Using the general Goebbels-American formula for dollar democracy, can you tell us who will win the next first-past-the-ghost election in B.C.? Ontario? The next federal election? Does the content of the political message matter more than quantity of bullshit spread amongst fertile minds of the voters?

It's easy to be a candidate running for either of the two old line parties in this country when Bay Street are the ones buying governments. You blame the NDP, and I blame the democracy gap, which is actually become a canyon in our Northern Puerto Rico. US actor Martin Sheen warned an audience of British Columbians about signing free trade agreements with the US. He told British Columbians that his country does not desire to trade freely with Canada. Sheen said that politics in his country is a madhouse. Sheen told British Columbians that sooner than trade freely and fairly with Canada, America wants to dominate Canada. And that's exactly what's happened since Mulroney and Chretien.

They can tweak taxes a bit at the provincial level, and regulate somewhat as long as it isn't at cross purposes with CUSFTA, NAFTA , WTO rules, or the inglorious TILMA. But provincial governments don't have any real federal level powers like they do in Nordic social democracies. Just trying to put things in perspective here. It's not our country anymore, Kropotkin. We were sold down the Mississippi some time ago. We are renters in our own land and so will future generations be unless we throw some stooges out of Ottawa for a good ten or 20 years at a stretch.

kropotkin1951 wrote:
Fidel did it ever occur to you that the numbers you posted above point to the failure of the BC NDP to inspire the voters with their anti-tax bullshit.

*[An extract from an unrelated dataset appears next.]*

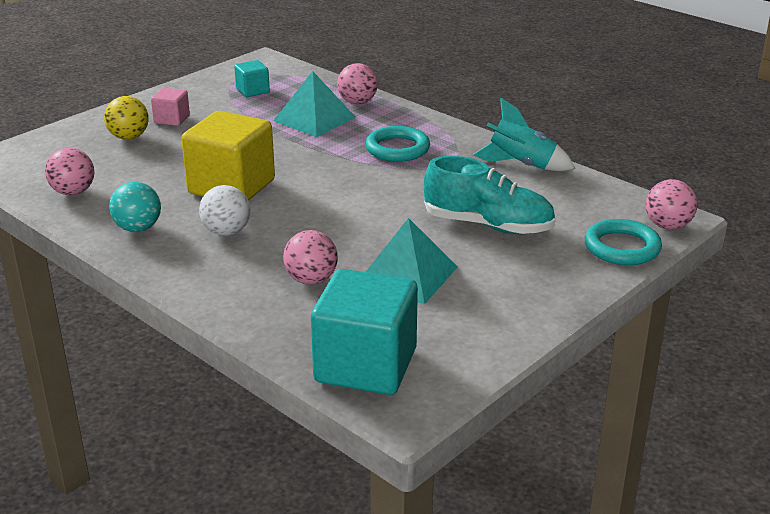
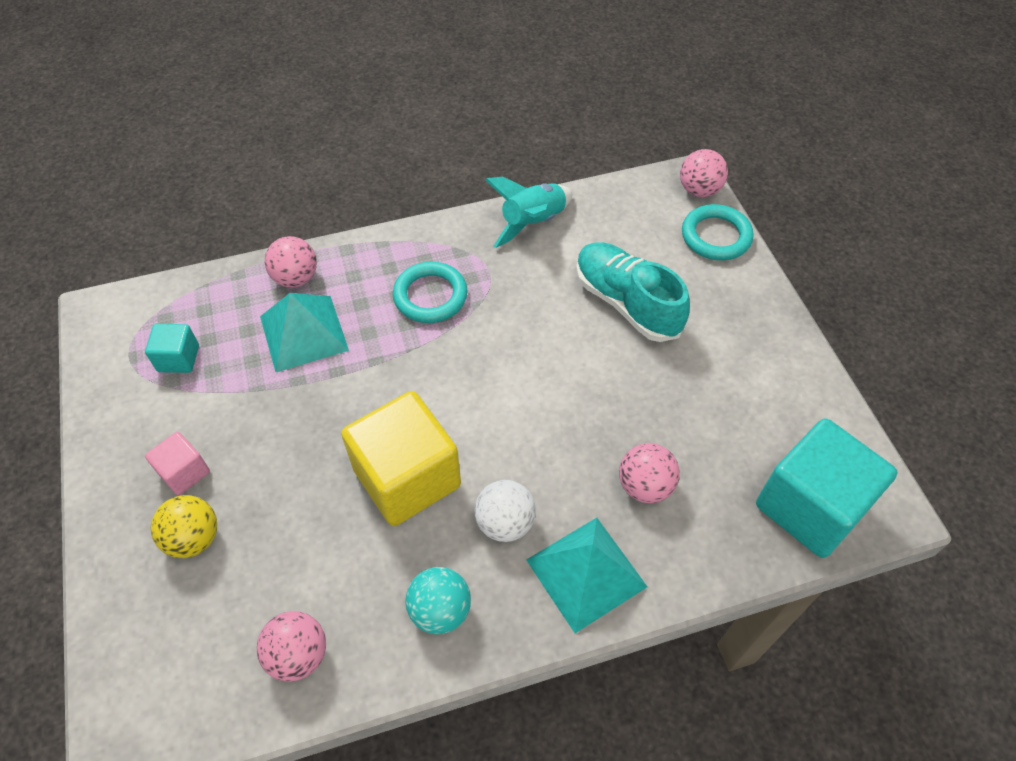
camera: 60 degrees left, 25 degrees up
turquoise pyramid [366,218,458,304] -> turquoise pyramid moved to [526,518,648,633]
turquoise shoe [424,156,555,234] -> turquoise shoe turned 90 degrees counterclockwise [576,242,690,342]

I'm actually amazed that the BC NDP did as well as they did considering the campaign donation funding gap and still only lose by 3% of the registered vote in still Beautiful British Columbia but not for very much longer if Campbell and Liberals and their wealthy friends continue to have their way,

kropotkin1951

Yes I know FIdel the NDP is always right and every campaign strategy they have ever devised was brilliant.  The fact they keep losing is obviously the fault of those lefties that don't like Moe, Mike and Bruce. Imagine on a site like babble Fidel has forbidden left wing activists from pointing out the inadequacies of the people who have stolen the legacy of the CCF.

I am sure the 50% of the population that refuses to vote for any of the current choices can be browbeaten into supporting the NDP or maybe tricked into thinking they are voting for a populist party and then when elected the NDP will become a social democratic party.  I believe!! I believe!!  I believe!!